Success & Happiness = Being The “Supply” Rather Than The “Demand”

For the first time in awhile, I don’t have a management role where I work.  Right now, all I want to do is moonlight at a restaurant, rather than invest the hours into running some aspect of it.  Currently, I have too much else to do. So I’m not a leader there. Technically. However, that doesn’t mean I don’t want to have a leadership presence.  Does this mean I do a lot of delegating and directing?  Absolutely not (that would be insanely obnoxious). It just means I seek to give rather than take.  

A real leadership presence is something that people don’t even know you’re trying to have.  You just embody generosity of self and people feel uplifted without even necessarily knowing how to define why.  You just behave with integrity without needing to compel others to do the same. Most of the time, you’re just being a silent example.

This is something you can do anywhere.  With family and friends. It doesn’t require that you are technically in charge of anything (that role simply means that now these leadership qualities are essential rather than optional).  And doesn’t require some authoritative alpha presence (something I am not naturally endowed with anyway).  
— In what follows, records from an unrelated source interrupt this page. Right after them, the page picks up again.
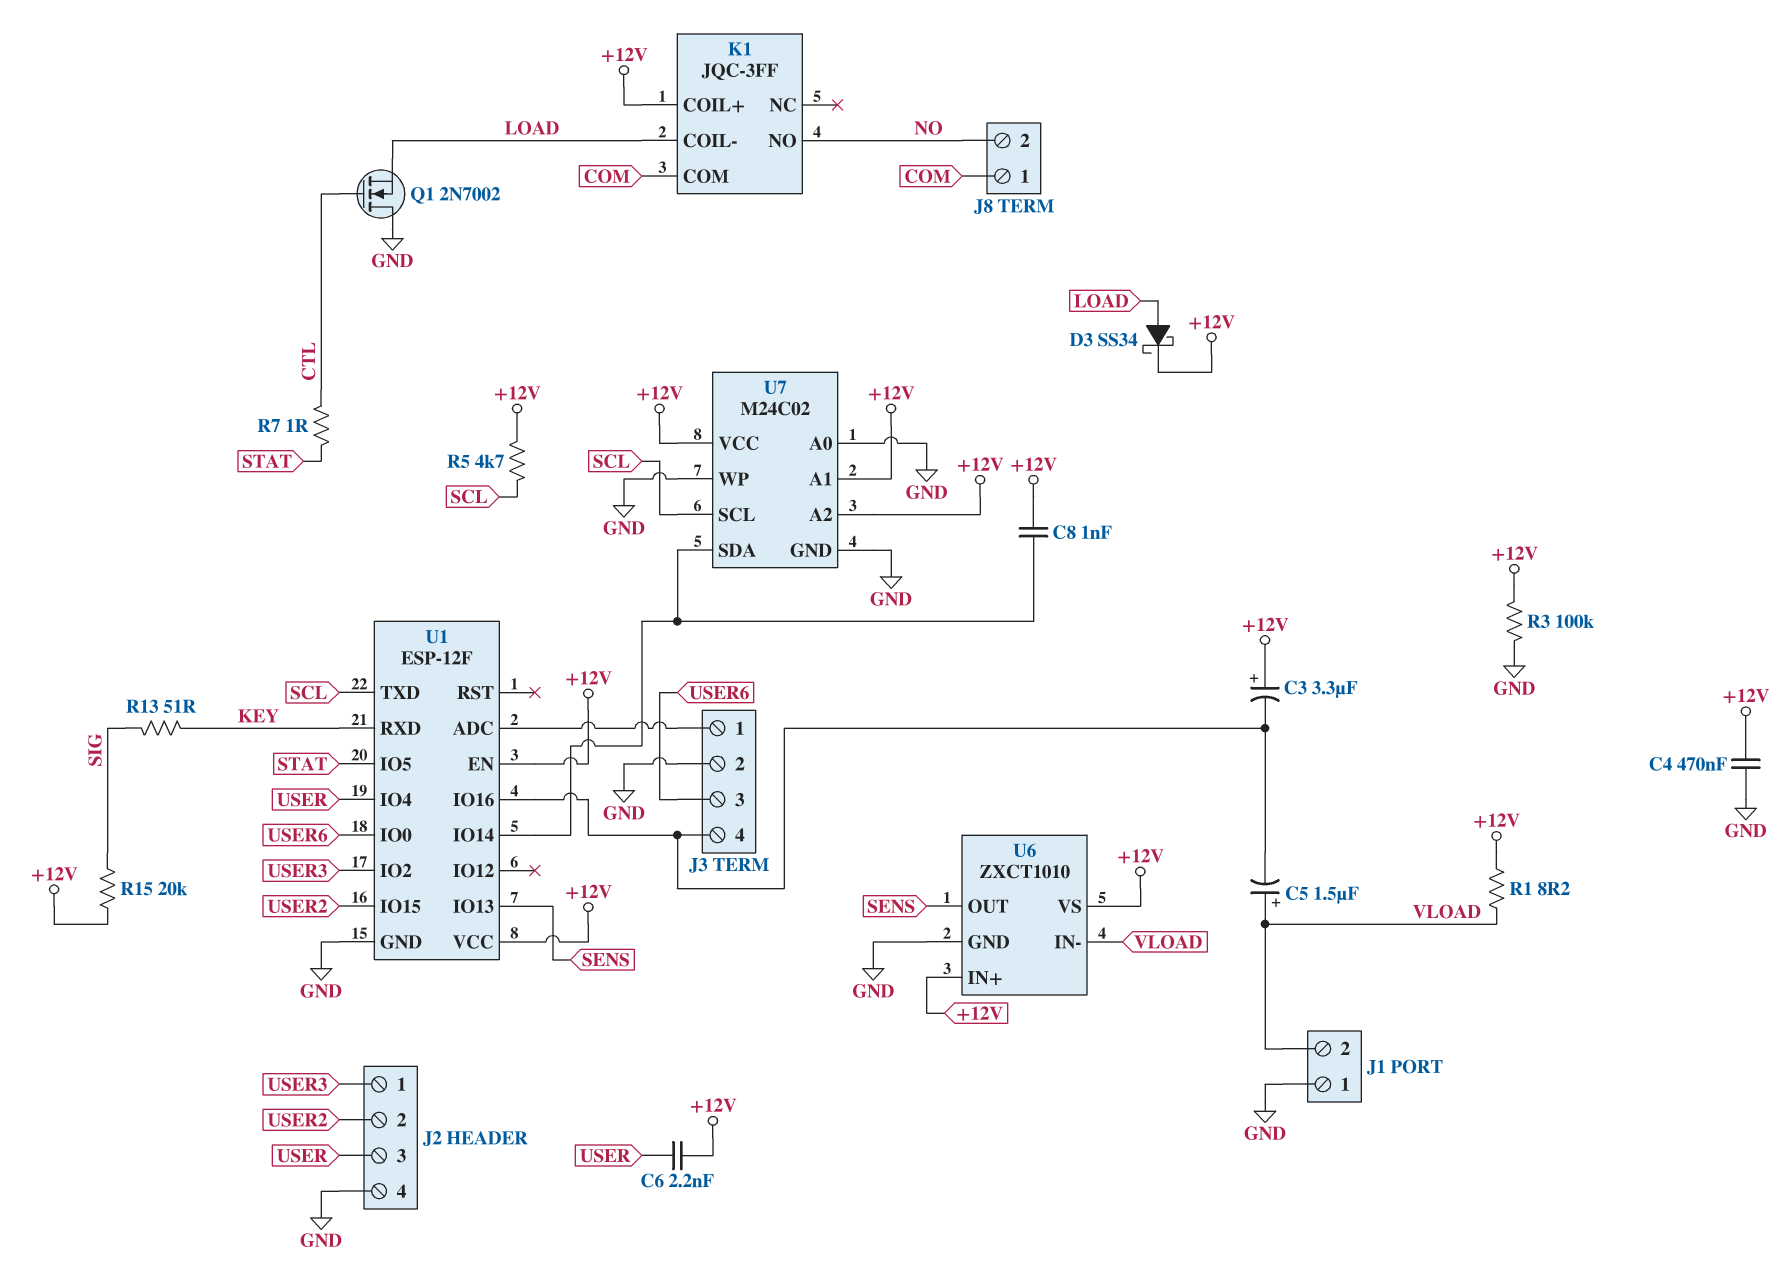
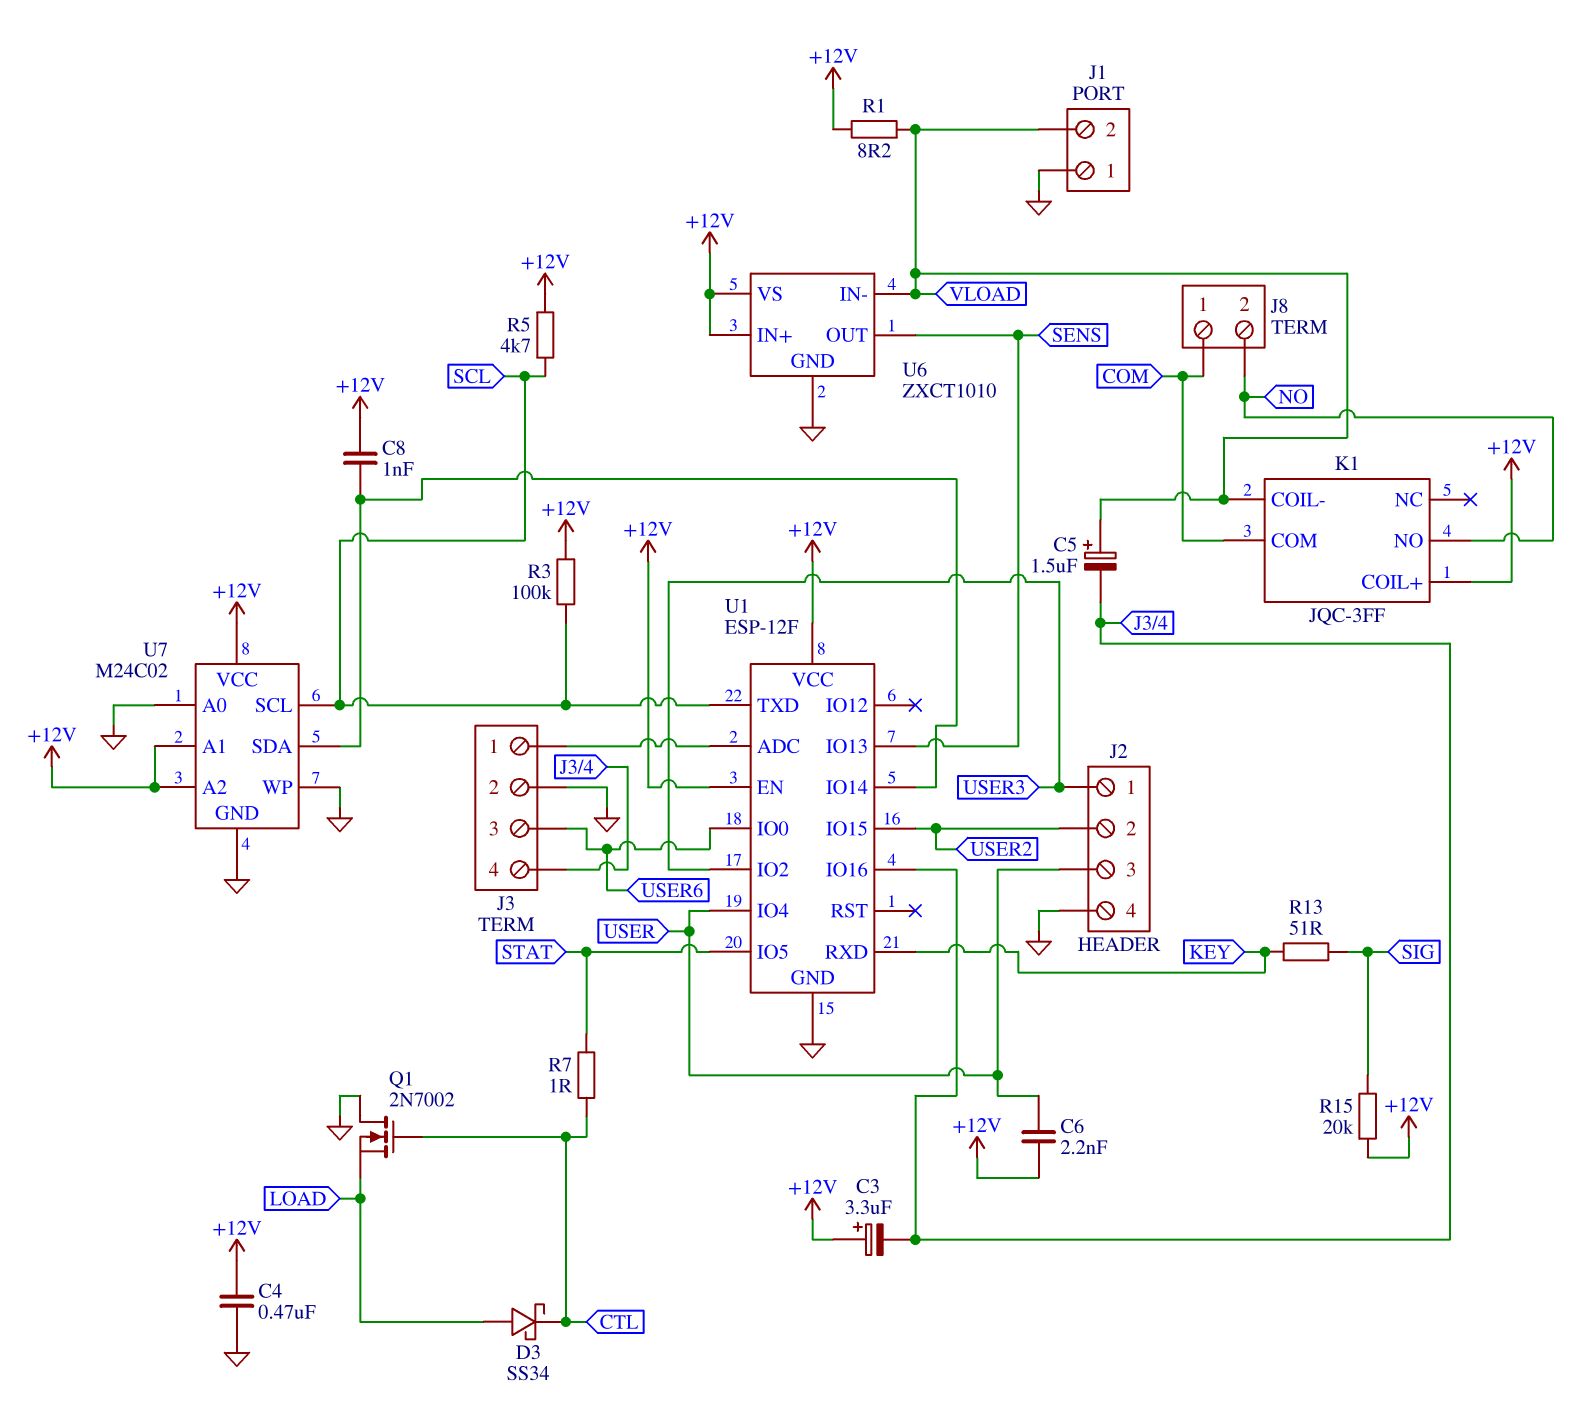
D3: schottky SS34 (A LOAD, K +12V) -> schottky SS34 (A LOAD, K CTL)
K1 pin COIL-: LOAD -> VLOAD
R3: 100k (+12V, GND) -> 100k (+12V, SCL)

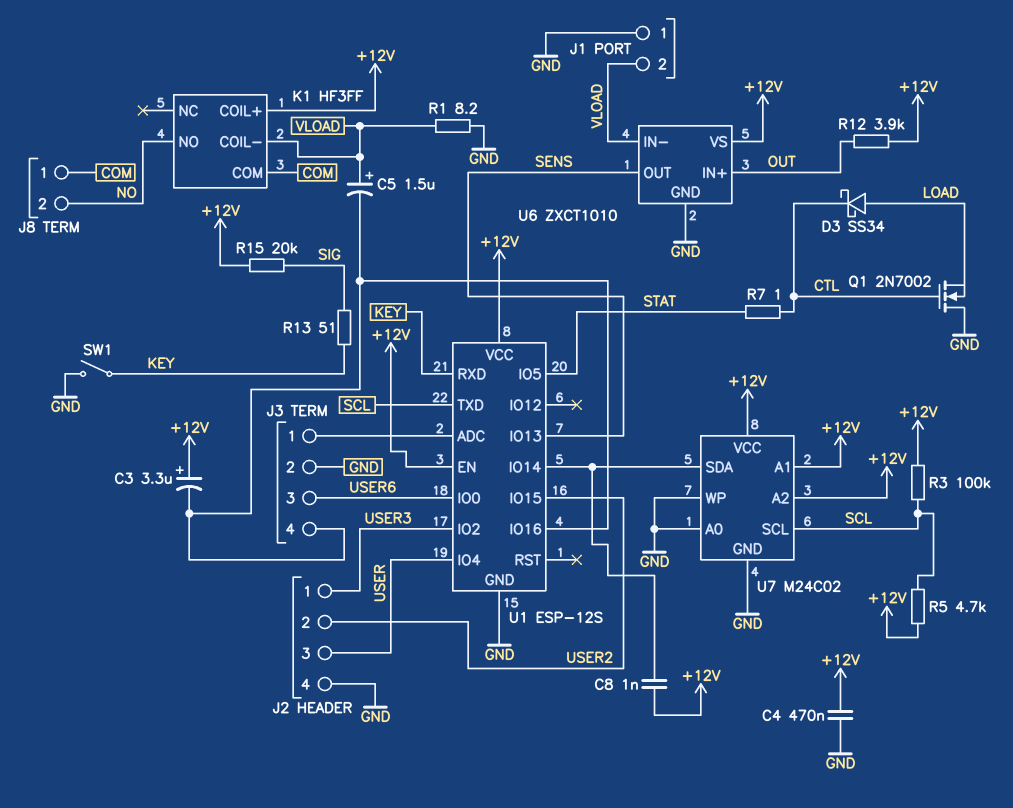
C6: 2.2nF (+12V, USER) -> none
K1: JQC-3FF -> HF3FF
R1: 8.2 (+12V, VLOAD) -> 8.2 (GND, VLOAD)
R12: none -> 3.9k (+12V, OUT)
SW1: none -> switch (GND, KEY)
U1: ESP-12F -> ESP-12S
U6 pin IN+: +12V -> OUT

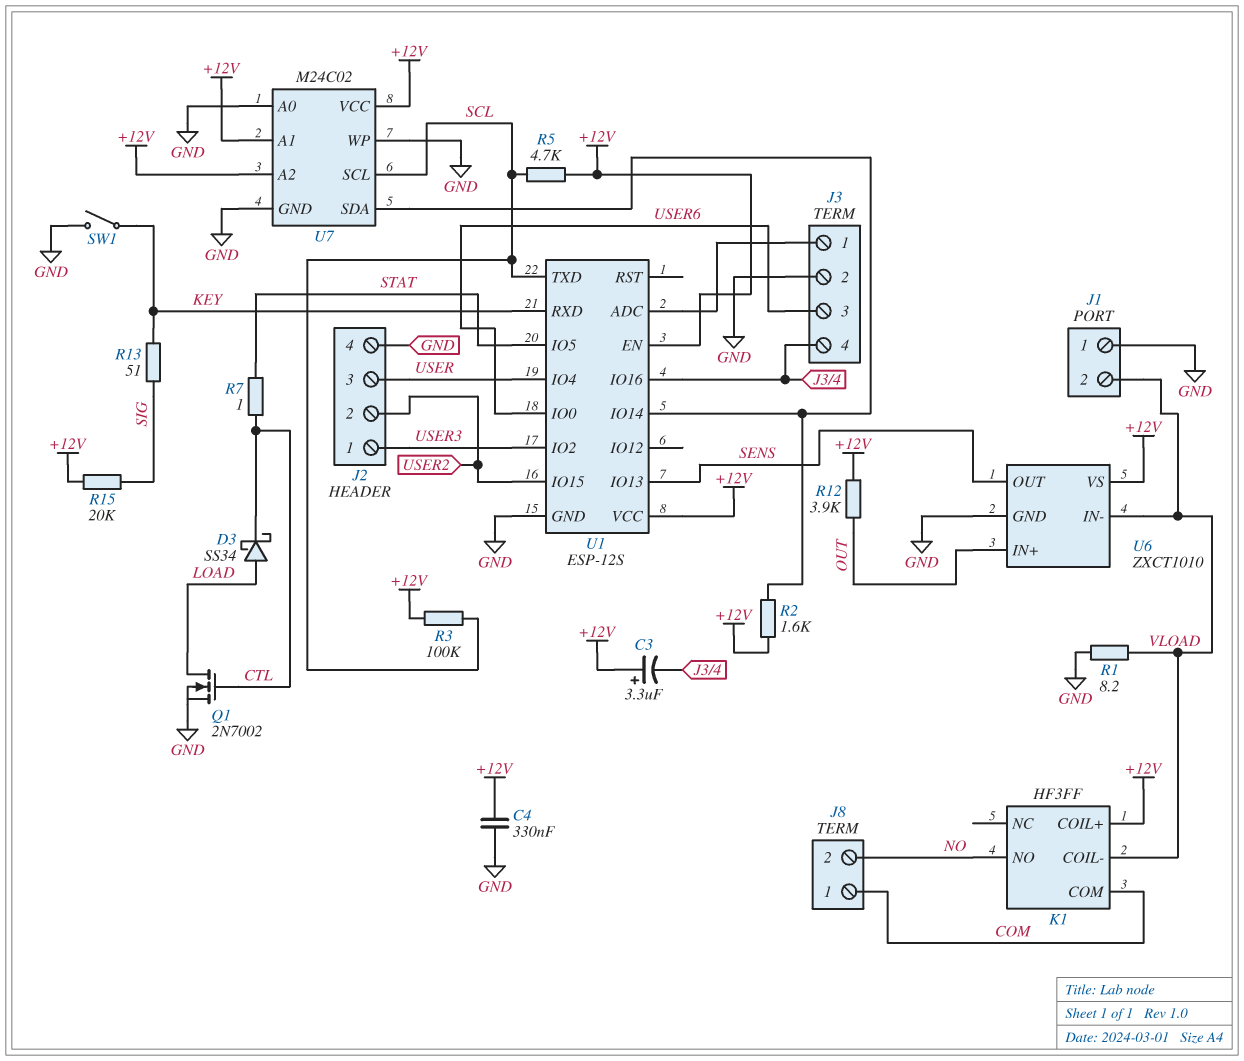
C4: 470nF (+12V, GND) -> 330nF (+12V, GND)
C5: 1.5uF (plus VLOAD, minus J3/4) -> none
C8: 1nF (+12V, U1/IO14) -> none
Q1: NMOS 2N7002 (G CTL, D GND, S LOAD) -> NMOS 2N7002 (G CTL, D LOAD, S GND)
R2: none -> 1.6k (+12V, U1/IO14)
It just requires that you’re conscious.  Being conscious means your paying attention and having intention.  Maintaining a leadership presence involves paying attention to how much energy you demand of others.  And it means always having the intention to provide a lift to the energy of others rather than require an investment of theirs into you.  Think about the presence of a king. A strong doesn’t need you to reassure him of his value.

When I arrive to work, I’m not always in the mood to have that presence.  Perhaps the demands of the day have depleted me a bit. Perhaps I’m frustrated or unsure about something.  Perhaps I have too much to do and when 4pm starts to creep up on me, I resent having to pull myself away from my projects.  So I have to come back to the intention to be an example and give. And when I do, I can feel the strain of my inner struggles give way.

Besides that active embodiment of leadership, having practices that strengthen you internally, like meditation, build up these required energy reserves.  The stronger this foundation gets, the more you have to give and the less you depend on others for anything.  This sense of empowered independence doesn’t mean that you become indifferent to others – in fact your sense of interconnectedness with everyone amplifies rather than diminishes.  It means that you don’t require that they invest their energy into making you feel better. You already feel sure about who you are and where you’re going.

This changes your entire presence, making it lighter and less demanding.  Again, without even being sure why, people will like being around you more.  You will then find that your behavior changes around this as well. Before I meditated, I depended more on the tolerance and good will of others.  Tolerance of my shifting moods, my neurotic uncertainty about things, my overcooked reactions to challenges.

It’s self-imprisonment to depend on the good will of others.  Because if they don’t have the energy to adapt to your difficult behavior, you get conflict and resentment.  And even if they do, you are unnecessarily depleting them. You are an energy liability rather than an energy asset, and this ultimately strains group dynamics.  And those that strain group dynamics do not get the same opportunities as those that contribute to them.

Dependence is what defines the life of a child.  Their demanding, unreasonable behavior requires the patience and care of the parent.  Maturing beyond childhood means developing greater and greater levels of self-sufficiency.  First you become more able to provide yourself with the basic necessities of life (i.e. feeding yourself) and then you develop a subtler, more emotional independence as you emerge from adolescence.  Here, you no longer need the constant coddling and reassurance that you are not deficient in some way. I’ve said before that maturity means you don’t waste your energy on things that don’t serve you.  This also means that you don’t need others to replenish your depleted energy levels (“energy” being a generic way of looking at your inner fortitude, not just raw physical energy).

When you are serving, people are dependent on you.  You need to tolerate their unreasonable behavior and invest your energy into giving them a lift.  This means that you are in control of the situation. Although one may think of service as something “subservient”, it is in fact a place of power, demanding a tremendous sense of responsibility on your part.  You need to have a good bank balance of energy to invest. Because if you go requiring the tolerance and good will of the people you are serving, then it not only results in them being poorly served, but it puts them in control of you.

As I shed my hang-ups, and the subtler and subtler layers of paranoia around them, I transitioned into becoming supplier of tolerance and good will, rather than the customer.  If you want to look at the world as one giant economy of energy, isn’t it more empowered to be on the “supply” end of the chain rather than the “demand”?  This is what gives you power and opportunity in life.